*Required action a*
Can you repeat everything in the GDAL passage from "The large GDAL" down to "and subset data."?

*Given passage*

Segment Open

GDAL Community Engagement

  Through BEDI, GDAL Enhancement for ESDIS (GEE) project identified an issue in handling multi-dimensional dataset and made patches. When the GEE team made a pull request after clearing NOSA, GDAL community reviewed the requests and created a new RFC 75 to generalize our patch work further. The RFC was discussed, approved, and fully implemented in GDAL 3.1.

  The large GDAL community now can easily access and transform arbitrary N-dimensional dataset that can be found in netCDF and HDF. The new GDAL 3.1 multidimensional APIs and tools also supports group hierarchy so users can unambiguously extract and subset data.

  Any NASA HDF data product that has transposed X and Y dimension can benefit from the new GDAL 3.1 capability.  This new capability is already tested through SDT project and proven to work in cloud as well. For example, creating GeoTIFF image from MOPITT 5D dataset in a large (~30G) TERRA FUSION granule on AWS S3 was possible through the new gdalmdimtranslate command line tool.

Transformation Workflows

  We investigated the most commonly used workflows that can be applied to NASA CUMULUS. The workflows are illustrated in the diagram as arrows. We've developed 20 AWS Lambda functions that correspond to the arrows. When they are put together and run in steps, they can enable image services for both ArcGIS Server and GeoServer. They can be easily deployed via Serverless Framework.

In the above diagram, please note that you can create mosaic dataset or CRF directly from an aggregated, CF-compliant netCDF along time dimension.

CRF, at the bottom of the diagram, needs a special attention. The Cloud Raster Format is an Esri-created raster format that is optimized for writing and reading large files in a distributed processing and storage environment. We ran a few experiments to measure the performance of CRF and the performance of CRF is qutie amazing. There's only 0.4 second difference when CRF is put on S3 instead of local drive. This is quire remarkable because both THREDDS (e.g., Terra Fusion 600X slower Local vs. S3) and Hyrax (e.g., 90X slower EFS vs. S3) performs very poorly when data are served from S3.

Sentinel-2

  Recently, we learned that Sentinel-2 data are available from AWS Open Data Registry. We wanted to know if we can replicate what Esri did with Sentinel-2. We tested CoG files for Aerosol Optical Thickness (AOT) with Lambda functions that we've developed for this project. It took only a day's effort to create an image service out of Sentinel-2 CoG data. This experiment validates that our approach can be easily adapted by NASA DAACs and end-users. It would be great if NASA Earthdata provides an authoritative ArcGIS Image Service, not Esri.

Terra Fusion

  Terra Fusion is a NASA ACCESS 2015 project. Terra Fusion is an ultimate test dataset for the existing software for netCDF on cloud because file size is huge. Terra Fusion helped us to find issues in several open source projects like Hyrax, THREDDS, and GDAL. For example, GDAL alone can't handle Terra Fusion properly since netCDF swath handling needs improvement although GDAL can read data from S3 efficiently. SDT is necessary to read lat/lon and reproject swath to grid. We subsetted MODIS and created an aggregated netCDF. Then, we created a mosaic dataset directly from the aggregated netCDF. There are a lot of interesting technical details but the valuable lesson is that the meeting the CF conventions alone is not enough to make dataset fully interoperable with the current GDAL and ArcGIS.

Segment Closed

Recorded data:
Segment Open

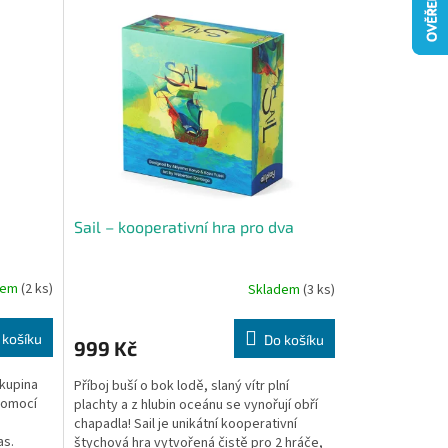
Sail – kooperativní hra pro dva
dem
(2 ks)
Skladem
(3 ks)
 košíku
Do košíku
999 Kč
skupina
Příboj buší o bok lodě, slaný vítr plní
pomocí
plachty a z hlubin oceánu se vynořují obří
chapadla! Sail je unikátní kooperativní
as.
štychová hra vytvořená čistě pro 2 hráče,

Segment Closed

*Required action b*
Can you turn the lines of the recorded data listing above into a numbered list, skipping blank lines and leaving out the pictures?

*Reply a*
The large GDAL community now can easily access and transform arbitrary N-dimensional dataset that can be found in netCDF and HDF. The new GDAL 3.1 multidimensional APIs and tools also supports group hierarchy so users can unambiguously extract and subset data.

*Reply b*
1. Sail – kooperativní hra pro dva
2. dem
3. (2 ks)
4. Skladem
5. (3 ks)
6.  košíku
7. Do košíku
8. 999 Kč
9. skupina
10. Příboj buší o bok lodě, slaný vítr plní
11. pomocí
12. plachty a z hlubin oceánu se vynořují obří
13. chapadla! Sail je unikátní kooperativní
14. as.
15. štychová hra vytvořená čistě pro 2 hráče,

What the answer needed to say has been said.